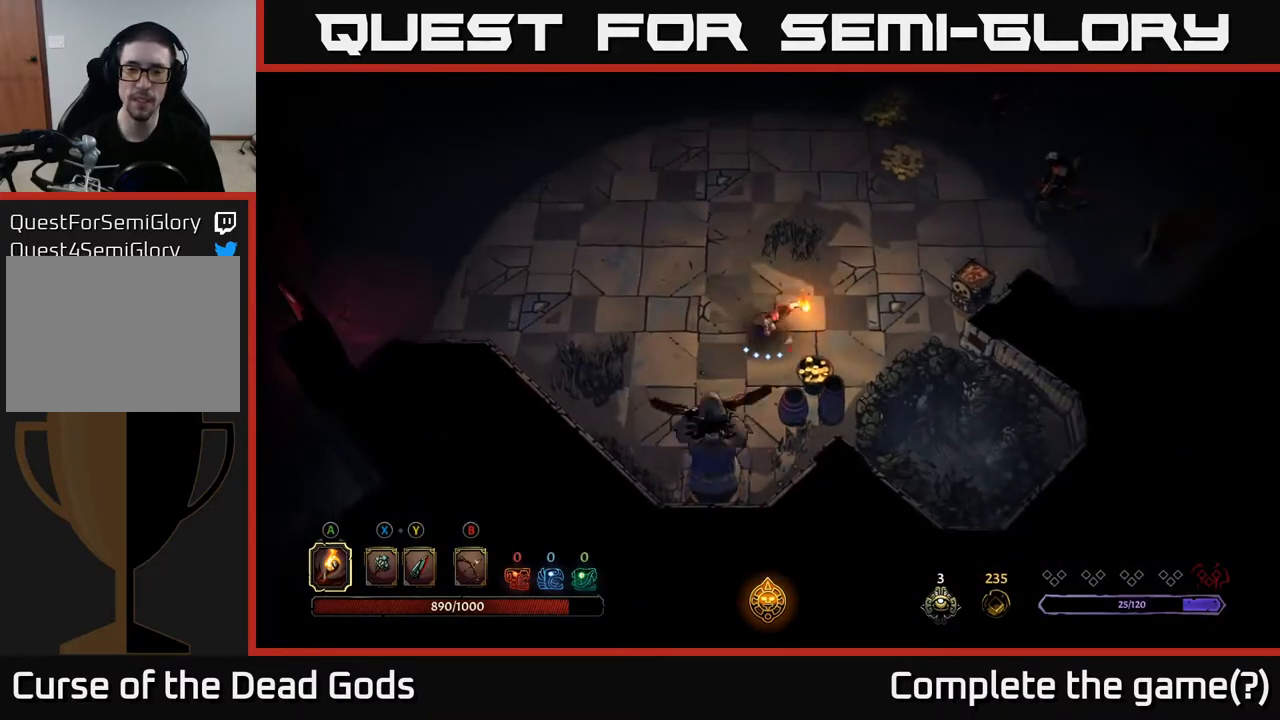
{"buttons": ["X"], "left_stick": "center", "right_stick": "center", "events": [[17, "R2", "down"], [117, "R2", "up"], [167, "left_stick", "center"], [467, "X", "down"]]}
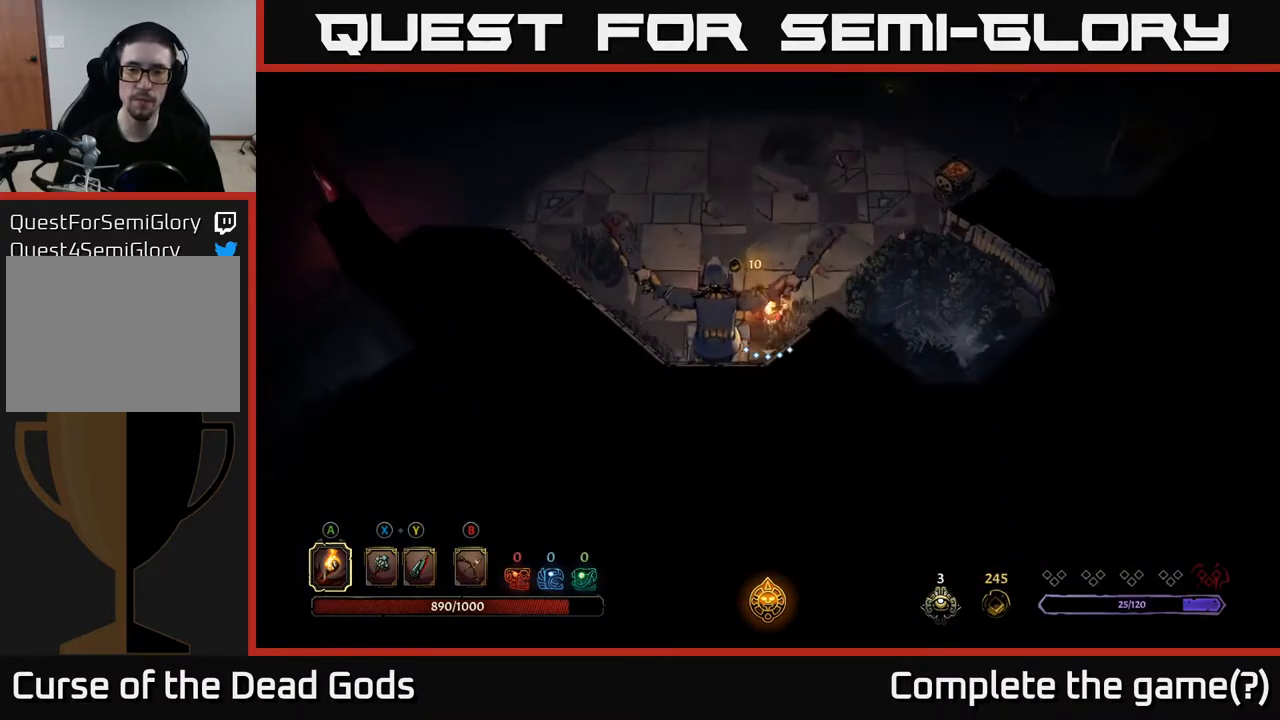
{"buttons": [], "left_stick": "up-right", "right_stick": "center", "events": [[17, "left_stick", "up"], [33, "X", "up"], [83, "left_stick", "up-right"]]}
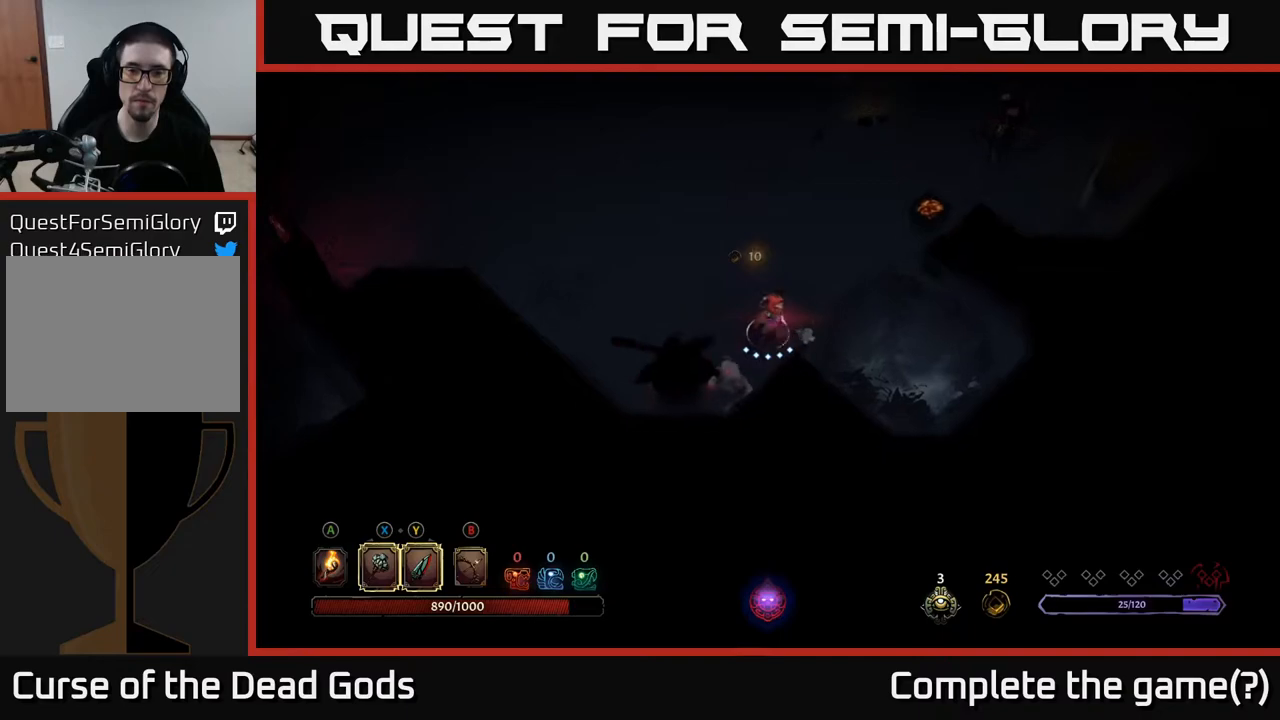
{"buttons": [], "left_stick": "up-right", "right_stick": "center", "events": []}
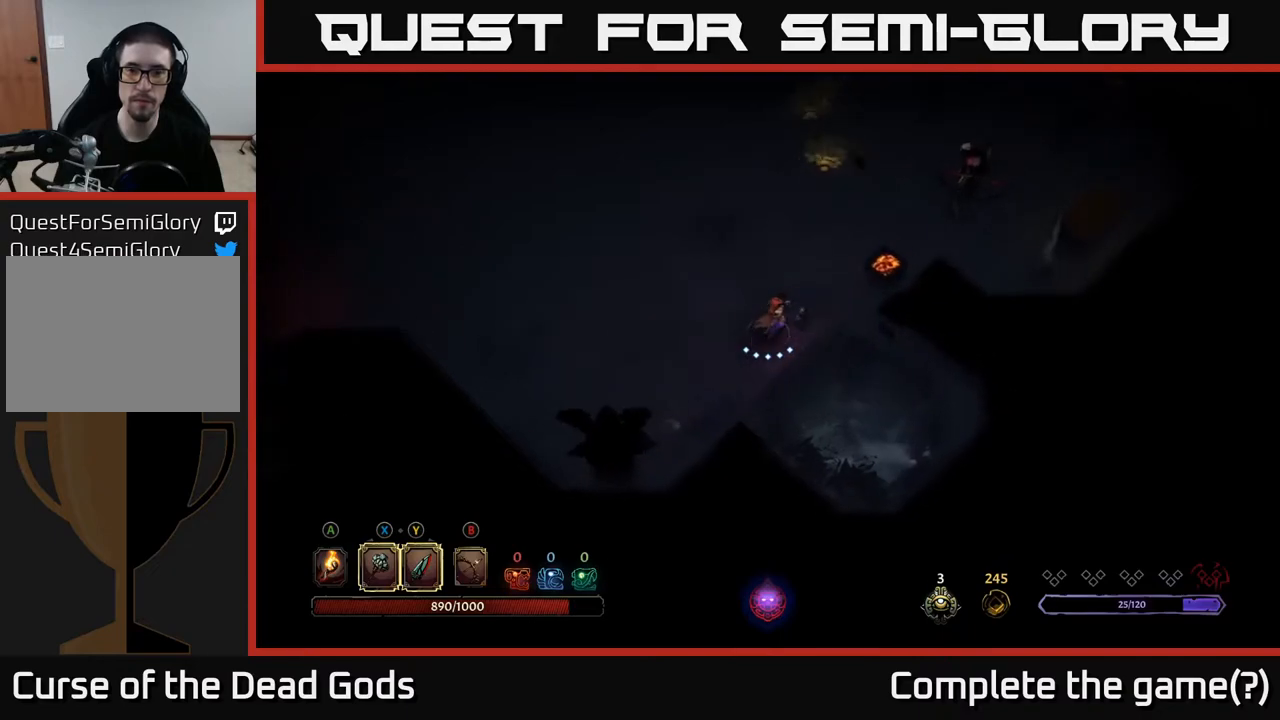
{"buttons": [], "left_stick": "up-right", "right_stick": "center", "events": [[133, "A", "down"], [200, "A", "up"], [233, "A", "down"], [300, "A", "up"]]}
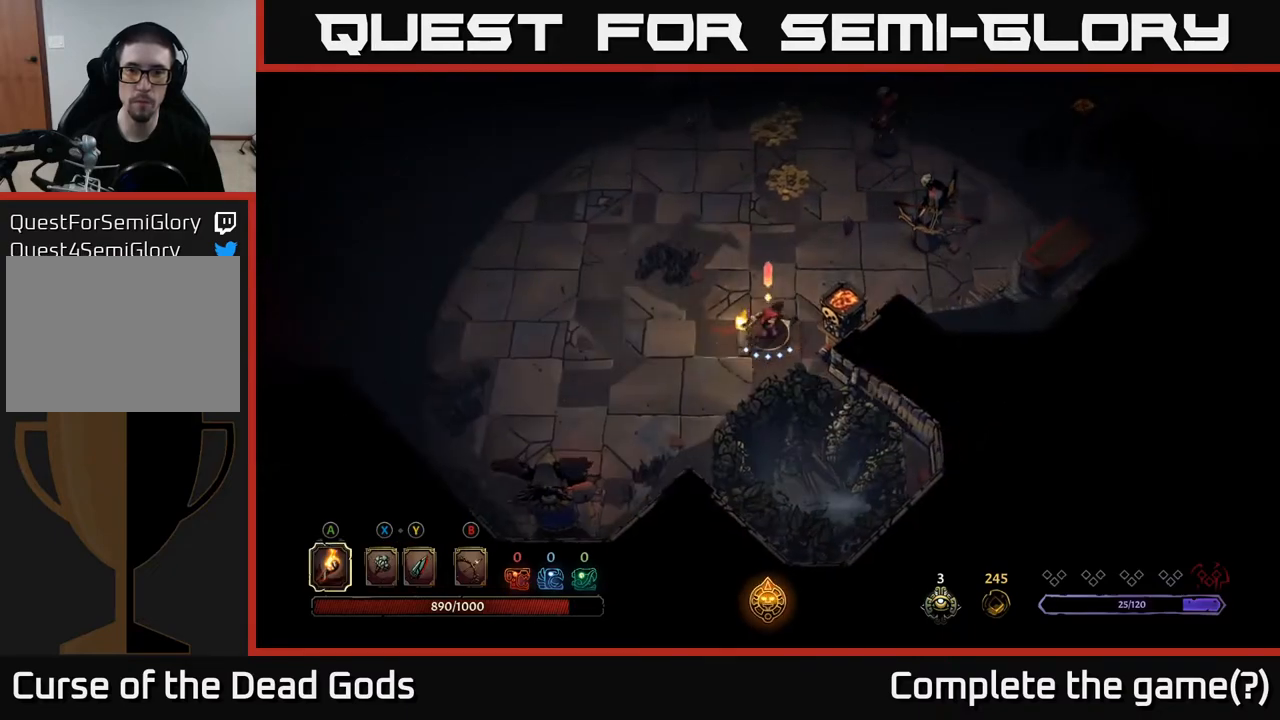
{"buttons": [], "left_stick": "up", "right_stick": "center", "events": [[50, "left_stick", "center"], [317, "left_stick", "up"], [417, "Y", "down"], [500, "Y", "up"]]}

○ ○ ○ ○ ○ ○ ○

Exercise objective — The output is the records exactly as they read, with no pictures in it.

Solution for this problem —
{"buttons": ["X"], "left_stick": "center", "right_stick": "center", "events": [[17, "R2", "down"], [117, "R2", "up"], [167, "left_stick", "center"], [467, "X", "down"]]}
{"buttons": [], "left_stick": "up-right", "right_stick": "center", "events": [[17, "left_stick", "up"], [33, "X", "up"], [83, "left_stick", "up-right"]]}
{"buttons": [], "left_stick": "up-right", "right_stick": "center", "events": []}
{"buttons": [], "left_stick": "up-right", "right_stick": "center", "events": [[133, "A", "down"], [200, "A", "up"], [233, "A", "down"], [300, "A", "up"]]}
{"buttons": [], "left_stick": "up", "right_stick": "center", "events": [[50, "left_stick", "center"], [317, "left_stick", "up"], [417, "Y", "down"], [500, "Y", "up"]]}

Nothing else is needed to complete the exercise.